> Supplied text
--- START ---

We are Embracing New Citizens who, in turn, are Embracing the Maltese
Hon. Alex Muscat – Parliamentary Secretary for Citizenship and Communities
There’s never a shortage of things for Government to spend money on, but how it meets its bills is another thing. One option is to borrow more and more, but how sustainable is that in the long term? Another is to raise taxes but, perhaps not surprisingly, that is never a popular move.
The success of this Labour government has been to grow the economy, give people jobs, reduce welfare bills and increase revenues from successful businesses. We did the near impossible of increasing spending on public services while repaying debt and lowering taxes.
Then the dark clouds of COVID-19 arrived. This crisis is a setback for our economy as it is, indeed, for just about every other economy. The good news is that Malta is better placed than most to get out of this crisis, but it will take time to turn things around.

--- END ---

(Records from a collection)
--- START ---

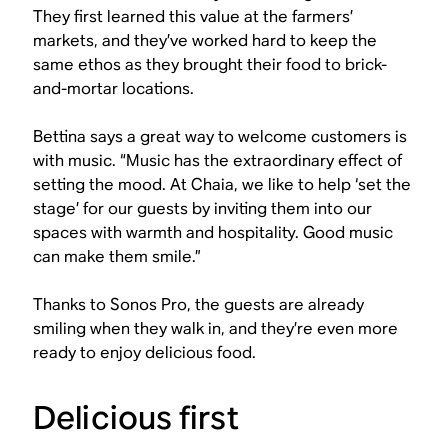
They first learned this value at the farmers’
markets, and they’ve worked hard to keep the
same ethos as they brought their food to brick-
and-mortar locations.
Bettina says a great way to welcome customers is
with music. “Music has the extraordinary effect of
setting the mood. At Chaia, we like to help ‘set the
stage’ for our guests by inviting them into our
spaces with warmth and hospitality. Good music
can make them smile.”
Thanks to Sonos Pro, the guests are already
smiling when they walk in, and they’re even more
ready to enjoy delicious food.
Delicious first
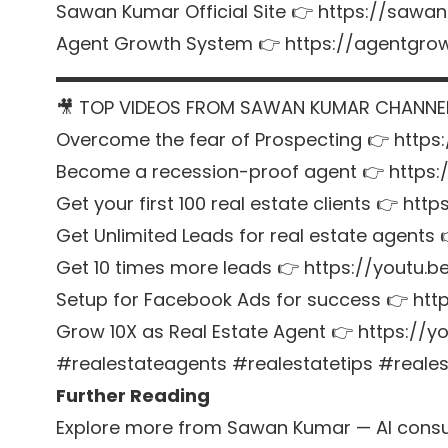
Sawan Kumar Official Site 👉
https://sawan
Agent Growth System 👉
https://agentgr
▬▬▬▬▬▬▬▬▬▬▬▬▬▬▬▬▬▬▬▬▬
🎥 TOP VIDEOS FROM SAWAN KUMAR CHANNE
Overcome the fear of Prospecting 👉
https
Become a recession-proof agent 👉
https
Get your first 100 real estate clients 👉
http
Get Unlimited Leads for real estate agents
Get 10 times more leads 👉
https://youtu.
Setup for Facebook Ads for success 👉
htt
Grow 10X as Real Estate Agent 👉
https://
#realestateagents #realestatetips #reale
Further Reading
Explore more from Sawan Kumar — AI consul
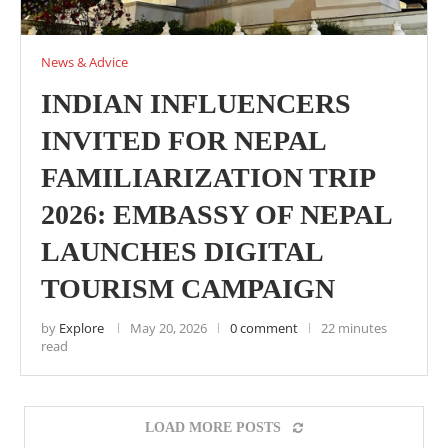
News & Advice
INDIAN INFLUENCERS
INVITED FOR NEPAL
FAMILIARIZATION TRIP
2026: EMBASSY OF NEPAL
LAUNCHES DIGITAL
TOURISM CAMPAIGN
by
Explore
May 20, 2026
0 comment
22 minutes
read
LOAD MORE POSTS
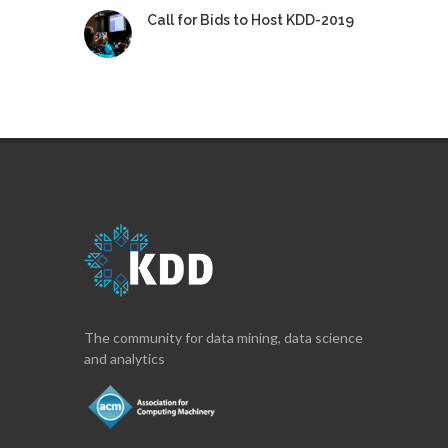
Call for Bids to Host KDD-2019
The community for data mining, data science
and analytics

--- END ---

> Tasks to carry out
A. Answer these questions about the article on embracing new citizens, one line each:
(i) What post does Hon. Alex Muscat hold?
(ii) Besides borrowing more, what option for meeting the government's bills does the article name?
(iii) What crisis set back Malta's economy?
B. In the article on embracing new citizens, turn the paragraph beginning "The success of this Labour government" into a short list that keeps its main facts.
C. Pick up the article on embracing new citizens after its last sentence and keep writing.

> Outputs by task
A.
(i) Parliamentary Secretary for Citizenship and Communities
(ii) Raising taxes
(iii) COVID-19

B.
Successes of this Labour government:
- Grew the economy
- Gave people jobs
- Reduced welfare bills
- Increased revenues from successful businesses
- Increased spending on public services while repaying debt and lowering taxes

C.
Fortunately, the Labour government also had the foresight to save for a rainy day. The Individual Investor Programme (IIP), launched in 2014, has attracted €1.4 billion into our economy. Usually when we use the phrase “with hindsight” we are talking about how we would have done things differently if we had known what was coming. This is a case where we can say that, with hindsight, we wouldn’t have done things any differently. We had no idea that a pandemic was going to hit us but we knew it would be wise to prepare for the unexpected.
The €1.4 billion includes the investment from people seeking citizenship, the purchase of bonds, the purchase or lease of property and donations to local voluntary organisations. Several applicants have also opened commercial operations here, adding to the value generated.
Most revenue from the IIP is put aside for strategic investment in the National Development and Social Fund. In this crisis, the investment programme is providing the necessary funds to guarantee capital loans, offered by banks to affected businesses. The government’s target is to guarantee at least another 5% of Gross Domestic Product in loans to businesses.
The economic aid packages, agreed with unions and employers, are costing the government more than €71 million per month. Consequently, the government will have to borrow more than €1 billion to cover the full cost. This will see public debt increase by about 8%.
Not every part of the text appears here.